Farm Business Investment Loans – find out more

Nick von Westenholz

Nick von Westenholz

NFU Director of Strategy

A calculator in a field of wheat

Photograph: INSADCO GmbH / Alamy Stock Photo

The NFU has been in discussions with government officials about the financial support farmers need against the backdrop of some of the most challenging commercial and weather conditions in living memory. NFU Director of Trade and Business Strategy Nick von Westenholz reports.

On the back of the expansion to the Farming Recovery Fund, Defra Secretary Steve Barclay said the NFU’s calls for a government-backed loan to support farming businesses during what has been one of the most challenging periods for the industry ‘merit detailed consideration’.

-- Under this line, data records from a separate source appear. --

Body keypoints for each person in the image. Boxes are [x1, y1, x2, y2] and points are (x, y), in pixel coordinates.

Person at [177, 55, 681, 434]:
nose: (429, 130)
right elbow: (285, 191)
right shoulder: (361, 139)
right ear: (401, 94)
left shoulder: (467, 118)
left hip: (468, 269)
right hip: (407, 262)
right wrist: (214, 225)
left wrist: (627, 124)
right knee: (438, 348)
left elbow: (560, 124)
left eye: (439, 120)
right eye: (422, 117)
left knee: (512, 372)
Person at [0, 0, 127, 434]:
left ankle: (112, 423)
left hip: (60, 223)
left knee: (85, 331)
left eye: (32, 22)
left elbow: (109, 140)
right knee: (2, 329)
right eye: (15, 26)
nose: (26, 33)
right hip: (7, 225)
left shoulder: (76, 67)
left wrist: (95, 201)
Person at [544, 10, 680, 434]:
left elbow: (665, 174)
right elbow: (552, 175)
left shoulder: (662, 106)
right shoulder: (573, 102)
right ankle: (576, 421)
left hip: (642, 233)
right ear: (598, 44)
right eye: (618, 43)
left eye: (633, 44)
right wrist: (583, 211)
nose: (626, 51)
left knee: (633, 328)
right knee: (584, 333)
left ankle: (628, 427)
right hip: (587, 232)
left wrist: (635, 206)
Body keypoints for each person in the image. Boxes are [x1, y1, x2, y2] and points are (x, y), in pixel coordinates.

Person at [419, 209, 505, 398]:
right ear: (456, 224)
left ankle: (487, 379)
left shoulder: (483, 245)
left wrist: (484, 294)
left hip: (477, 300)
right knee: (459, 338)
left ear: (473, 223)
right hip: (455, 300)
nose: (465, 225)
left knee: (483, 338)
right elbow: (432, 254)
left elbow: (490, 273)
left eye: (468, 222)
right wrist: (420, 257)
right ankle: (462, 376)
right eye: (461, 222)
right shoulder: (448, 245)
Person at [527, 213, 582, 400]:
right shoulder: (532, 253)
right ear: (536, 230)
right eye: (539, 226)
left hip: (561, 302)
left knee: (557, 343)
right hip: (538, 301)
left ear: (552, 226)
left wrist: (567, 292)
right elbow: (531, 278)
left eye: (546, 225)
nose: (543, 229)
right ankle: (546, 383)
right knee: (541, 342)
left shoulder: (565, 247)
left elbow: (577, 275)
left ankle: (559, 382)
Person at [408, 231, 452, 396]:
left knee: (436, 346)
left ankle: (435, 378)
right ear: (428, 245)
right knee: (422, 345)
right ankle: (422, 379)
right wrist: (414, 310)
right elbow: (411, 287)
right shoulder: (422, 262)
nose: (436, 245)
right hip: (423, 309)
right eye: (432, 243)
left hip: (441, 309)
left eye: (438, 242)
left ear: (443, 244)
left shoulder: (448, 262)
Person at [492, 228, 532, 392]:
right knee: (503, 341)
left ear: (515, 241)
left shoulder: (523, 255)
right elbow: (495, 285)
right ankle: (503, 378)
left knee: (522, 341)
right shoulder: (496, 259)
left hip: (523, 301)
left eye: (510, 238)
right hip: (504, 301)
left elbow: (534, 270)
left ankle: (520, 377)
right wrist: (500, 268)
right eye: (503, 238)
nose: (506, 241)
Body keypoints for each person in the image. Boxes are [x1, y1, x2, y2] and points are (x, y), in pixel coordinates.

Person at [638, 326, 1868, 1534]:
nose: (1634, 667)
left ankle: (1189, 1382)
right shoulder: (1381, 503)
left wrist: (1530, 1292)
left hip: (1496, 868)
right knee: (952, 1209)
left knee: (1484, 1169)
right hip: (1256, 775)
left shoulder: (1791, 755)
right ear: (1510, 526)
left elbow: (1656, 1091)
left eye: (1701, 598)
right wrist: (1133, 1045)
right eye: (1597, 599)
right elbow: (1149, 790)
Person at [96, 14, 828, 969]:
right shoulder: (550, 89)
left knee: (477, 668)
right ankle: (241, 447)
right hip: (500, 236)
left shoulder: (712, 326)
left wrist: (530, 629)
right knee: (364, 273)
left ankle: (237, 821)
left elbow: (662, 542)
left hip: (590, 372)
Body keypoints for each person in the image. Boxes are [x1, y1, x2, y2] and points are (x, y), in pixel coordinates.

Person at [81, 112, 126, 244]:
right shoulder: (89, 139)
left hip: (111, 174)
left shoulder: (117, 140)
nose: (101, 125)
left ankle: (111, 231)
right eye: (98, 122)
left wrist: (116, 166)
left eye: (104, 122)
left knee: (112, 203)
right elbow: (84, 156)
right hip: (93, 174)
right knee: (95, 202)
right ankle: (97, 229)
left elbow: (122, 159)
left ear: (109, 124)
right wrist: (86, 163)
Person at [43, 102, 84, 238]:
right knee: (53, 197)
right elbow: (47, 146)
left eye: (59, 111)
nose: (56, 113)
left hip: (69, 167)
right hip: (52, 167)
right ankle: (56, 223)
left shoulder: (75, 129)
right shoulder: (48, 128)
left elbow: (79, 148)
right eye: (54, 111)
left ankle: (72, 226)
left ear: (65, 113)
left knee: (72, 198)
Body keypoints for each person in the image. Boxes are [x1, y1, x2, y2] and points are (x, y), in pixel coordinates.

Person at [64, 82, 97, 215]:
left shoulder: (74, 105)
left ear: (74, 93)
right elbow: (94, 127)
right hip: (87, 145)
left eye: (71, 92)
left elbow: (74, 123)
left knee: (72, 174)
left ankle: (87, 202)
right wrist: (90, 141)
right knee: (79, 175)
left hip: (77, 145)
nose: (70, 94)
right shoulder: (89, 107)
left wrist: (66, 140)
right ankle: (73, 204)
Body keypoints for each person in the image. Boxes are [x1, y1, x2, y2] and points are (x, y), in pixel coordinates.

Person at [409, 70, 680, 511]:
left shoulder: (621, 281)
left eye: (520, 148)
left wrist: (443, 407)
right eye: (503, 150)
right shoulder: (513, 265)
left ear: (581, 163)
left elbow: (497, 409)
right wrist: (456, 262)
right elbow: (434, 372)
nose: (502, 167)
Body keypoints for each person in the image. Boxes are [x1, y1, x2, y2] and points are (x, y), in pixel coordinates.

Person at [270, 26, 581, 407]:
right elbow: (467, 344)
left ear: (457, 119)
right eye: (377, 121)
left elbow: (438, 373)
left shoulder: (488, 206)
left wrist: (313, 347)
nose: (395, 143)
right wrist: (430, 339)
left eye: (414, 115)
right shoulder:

The FBIL (Farm Business Investment Loan) scheme is one of a number of measures proposed by the NFU, including lessening the reductions in direct payments that will be made this year to support farmers affected by the bad weather. The scheme is modelled on the coronavirus business loans.

These loans would be simple to apply for, and for banks to approve, and would provide significant help with cashflow to support farm business resilience and investment across the UK.

How would the loans work?

The central feature of these FBILs would be a low, fixed-rate of interest for farm businesses and an initial 12-month capital repayment holiday, with government covering the residual interest with lenders. This would enable many businesses not only to weather the current, highly-volatile commercial conditions, but also to invest in their businesses to become more resilient in future.

The significant cash injection FBILs could provide, at a comparatively low cost to government, may mean the difference between businesses remaining commercially viable or not over the next 12-18 months.

It will help farmers with their cashflow, allowing them to invest in their businesses according to their individual circumstances, so they can continue to produce great British food and contribute to our national food security at such a critical time.

As an illustration of the financial profile of the loans, if 30,000 businesses apply for a £50,000 loan at a fixed interest of 2.5% over 6 years, this would equate to an immediate cash injection into the industry of £1.5bn. The cost to government (assuming current commercial rates of around 7%), would be just over £300m in total interest payments, so an average of £50m a year.

The cost to borrowers in interest over the term of the loan would be around £3,750 each.

These figures are illustrative only, but give a sense of how such a scheme might work and, given the likelihood of interest rates falling in the months and years ahead, the cost to government could be significantly lower.